Cholesterol and heart attack

Cholesterol and heart attack

High blood cholesterol is one of the important risk factors for a heart attack. High blood cholesterol leads to formation of plaques in the blood vessel carrying oxygenated blood to the heart (coronary arteries). When a coronary artery gets blocked, a region of the heart muscle becomes damaged, producing a heart attack.

Other risk factors for heart attack

Several factors other than high cholesterol also can increase the chance of blockade of a coronary artery and lead to heart attack. These risk factors can be classified into modifiable and nonmodifiable ones.

Modifiable coronary risk factors

  1. High blood pressure
  2. Diabetes mellitus (high blood sugar)
  3. High cholesterol
  4. Smoking
  5. Physical inactivity

Non-modifiable coronary risk factors

  1. Gender (higher chance in males)
  2. Age (risk increases as age advances)
  3. Genetic factors (family history of premature heart attack)
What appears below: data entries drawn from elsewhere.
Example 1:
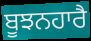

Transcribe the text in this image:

ਬੂਝਨਹਾਰੈ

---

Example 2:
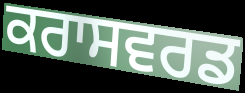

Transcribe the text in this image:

ਕਰਾਸਵਰਡ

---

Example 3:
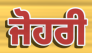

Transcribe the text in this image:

ਜੋਹਰੀ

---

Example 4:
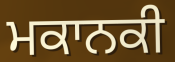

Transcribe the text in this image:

ਮਕਾਨਕੀ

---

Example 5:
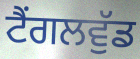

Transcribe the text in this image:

ਟੈਂਗਲਵੁੱਡ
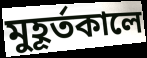
মুহূর্তকালে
Since there are so many other risk factors which a person can have, a heart attack is possible even with normal cholesterol levels. But cholesterol is one of the potentially easily modifiable risk factors, hence the importance of cholesterol as risk factor. Levels can also be brought down by modification of diet, exercise and medications.
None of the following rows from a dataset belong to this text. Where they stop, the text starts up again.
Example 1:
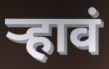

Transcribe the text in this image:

र्‍हावं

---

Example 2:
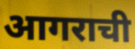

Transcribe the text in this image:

आगराची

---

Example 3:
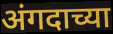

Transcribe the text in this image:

अंगदाच्या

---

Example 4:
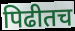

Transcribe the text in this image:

पिढीतच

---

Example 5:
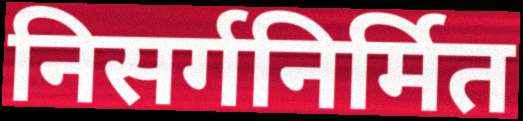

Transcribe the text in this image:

निसर्गनिर्मित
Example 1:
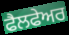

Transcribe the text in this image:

ਫੈਲਫੇਅਰ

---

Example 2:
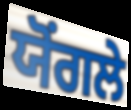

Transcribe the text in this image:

ਯੋਂਗਲੇ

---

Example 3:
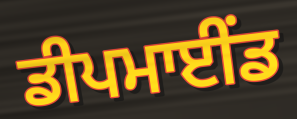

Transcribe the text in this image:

ਡੀਪਮਾਈਂਡ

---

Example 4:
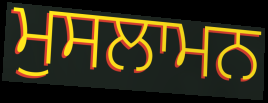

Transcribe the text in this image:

ਮੁਸਲਾਮਨ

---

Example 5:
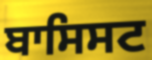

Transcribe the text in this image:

ਬਾਸਿਸਟ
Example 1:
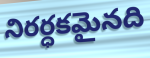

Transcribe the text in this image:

నిరర్ధకమైనది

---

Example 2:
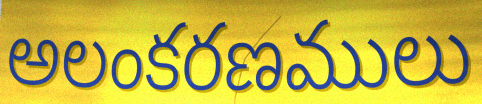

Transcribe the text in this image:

అలంకరణములు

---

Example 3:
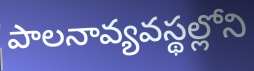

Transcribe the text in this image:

Birth defects of the coronary arteries can also be a rare cause of heart attack in children. In one of such defects, the left coronary artery instead of arising from the aorta (the largest blood vessel carrying oxygenated blood, arising from the heart), arises from the pulmonary artery (large blood vessel carrying ‘impure’ blood to the lungs for oxygenation). This anomalous origin of left coronary artery from pulmonary artery (ALCAPA) is a cause for heart attack in infants.